# [Extract]
....................

Script: Hybrid CPU & HD Fan Zone Controller

skyline65

Explorer
Joined
Jul 18, 2014
Messages
95
Which motherboard do you have?

Looks like there is a space in the name of your fan headers, so "FAN A" instead of "FANA" in my script.

Also, can you verify this command works

ipmitool raw 0x30 0x70 0x66 0x01 0 50

That should set zone zero to 50%

[root@freenas] ~# ipmitool raw 0x30 0x70 0x66 0x01 0 50

Unable to send RAW command (channel=0x0 netfn=0x30 lun=0x0 cmd=0x70 rsp=0xcc): Invalid data field in request
 

Stux

MVP
Joined
Jun 2, 2016
Messages
4,367
A pity. Which motherboard do you have?

Unfortunately, if the fan duty raw command doesn't work and there's no alternative.

The best you can do is fluctuate between fan mode optimal/standard and full.

Worth asking SuperMicro if there are any IPMI raw commands to control the fan duty cycle on your system.
 

skyline65

Explorer
Joined
Jul 18, 2014
Messages
95
That would work as I only need full when it gets hot... which isnt that often in the UK! I have a X9SCI-LN4F
 

skyline65

Explorer
Joined
Jul 18, 2014
Messages
95
I did email Supermicro and the reply is below:

Using IPMItool or IPMICFG you can use the below command:

"Ipmicfg -raw 0x30 0x45 0x01 0x0#" In place of the # you can use 0, 1 or 2. This will set the fan mode to 0 – standard, 1 – Full, 2 – Optimal.

To read out the current setting you can use: "Ipmicfg -raw 0x30 0x45 0x00" The output will be 00, 01 or 02, referring to standard, full and optimal respectively.

....................

# [Data block]

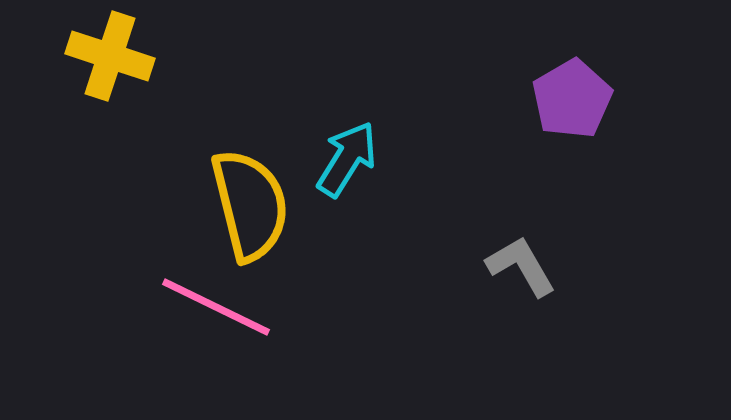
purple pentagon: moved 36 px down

....................

# [Goal]
In the fan controller thread, what fan mode does the value 2 select in the command Supermicro sent? This data has no connection to the fan controller thread.

# [Task solution]
Optimal